▶ **Document text**:
I suppose even if we ever needed it, we no longer do now with .freeze.

> Of course, not a reason to stop this patch, after all it's moving the
> nonsensical piece of code correctly...
> 
>>      s->target = blk_new(s->common.job.aio_context,
>> -                        BLK_PERM_WRITE | BLK_PERM_RESIZE |
>> -                        (target_graph_mod ? BLK_PERM_GRAPH_MOD : 0),
>> -                        BLK_PERM_WRITE_UNCHANGED |
>> -                        (target_is_backing ? BLK_PERM_CONSISTENT_READ |
>> -                                             BLK_PERM_WRITE |
>> -                                             BLK_PERM_GRAPH_MOD : 0));
>> +                        target_perms, target_shared_perms);
>>      ret = blk_insert_bs(s->target, target, errp);
>>      if (ret < 0) {
>>          goto fail;
>> @@ -1647,6 +1687,7 @@ static BlockJob *mirror_start_job(
>>      s->backing_mode = backing_mode;
>>      s->copy_mode = copy_mode;
>>      s->base = base;
>> +    s->base_overlay = bdrv_find_overlay(bs, base);
>>      s->granularity = granularity;
>>      s->buf_size = ROUND_UP(buf_size, granularity);
>>      s->unmap = unmap;
>> @@ -1693,15 +1734,39 @@ static BlockJob *mirror_start_job(
>>      /* In commit_active_start() all intermediate nodes disappear, so
>>       * any jobs in them must be blocked */
>>      if (target_is_backing) {
>> -        BlockDriverState *iter;
>> -        for (iter = backing_bs(bs); iter != target; iter = backing_bs(iter)) {
>> -            /* XXX BLK_PERM_WRITE needs to be allowed so we don't block
>> -             * ourselves at s->base (if writes are blocked for a node, they are
>> -             * also blocked for its backing file). The other options would be a
>> -             * second filter driver above s->base (== target). */
>> +        BlockDriverState *iter, *filtered_target;
>> +        uint64_t iter_shared_perms;
>> +
>> +        /*
>> +         * The topmost node with
>> +         * bdrv_skip_rw_filters(filtered_target) == bdrv_skip_rw_filters(target)
>> +         */
>> +        filtered_target = bdrv_filtered_cow_bs(bdrv_find_overlay(bs, target));
>> +
>> +        assert(bdrv_skip_rw_filters(filtered_target) ==
>> +               bdrv_skip_rw_filters(target));
>> +
>> +        /*
>> +         * XXX BLK_PERM_WRITE needs to be allowed so we don't block
>> +         * ourselves at s->base (if writes are blocked for a node, they are
>> +         * also blocked for its backing file). The other options would be a
>> +         * second filter driver above s->base (== target).

▶ **Supplied data**:
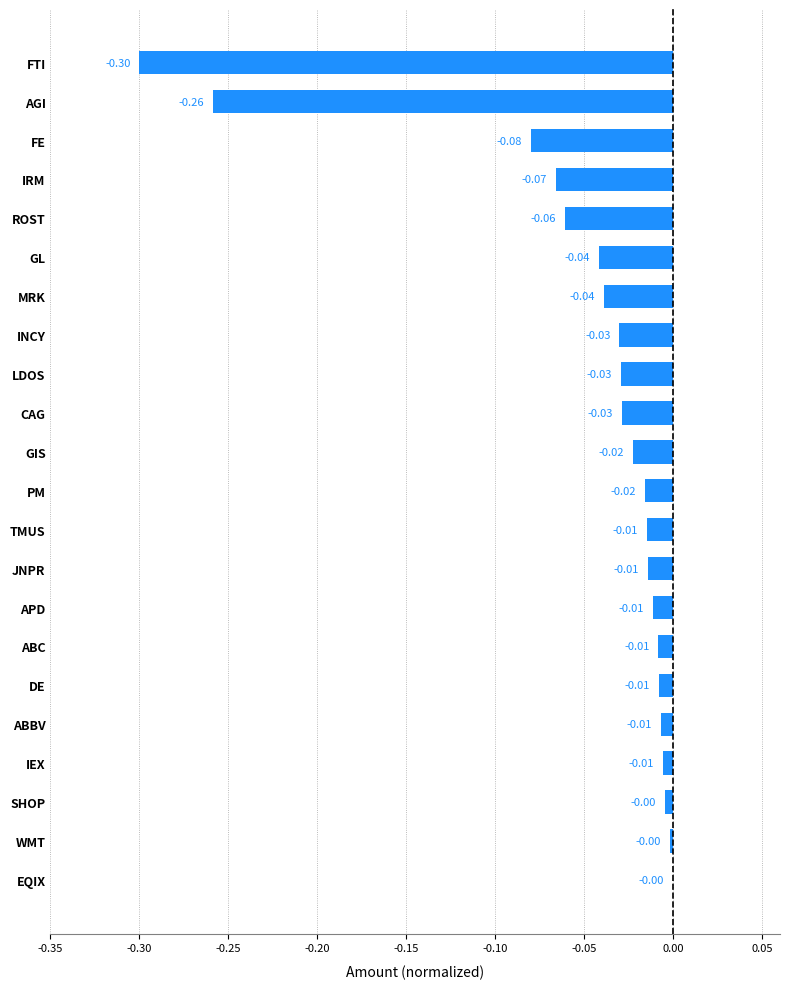

What is the change in value from FTI to APD?

+0.3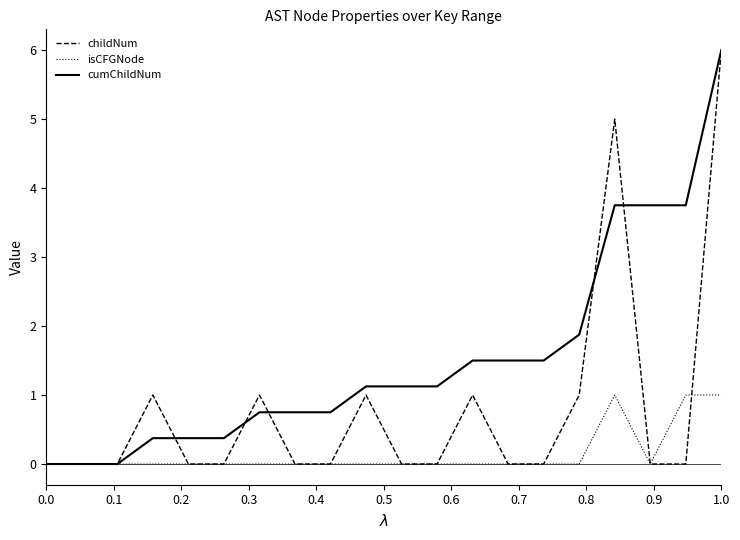

List the series in order of their overall mean, highest first.

cumChildNum, childNum, isCFGNode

▶ **Study questions**:
1. According to the comment in the patch discussion, why does BLK_PERM_WRITE need to be allowed?
2. Reproduce the portion of the patch discussion that starts at the words "I suppose even" and stops after the words "of code correctly...".

▶ **Problem solutions**:
1. It needs to be allowed so the job does not block itself at s->base, because blocking writes for a node also blocks them for its backing file.

2.
I suppose even if we ever needed it, we no longer do now with .freeze.

> Of course, not a reason to stop this patch, after all it's moving the
> nonsensical piece of code correctly...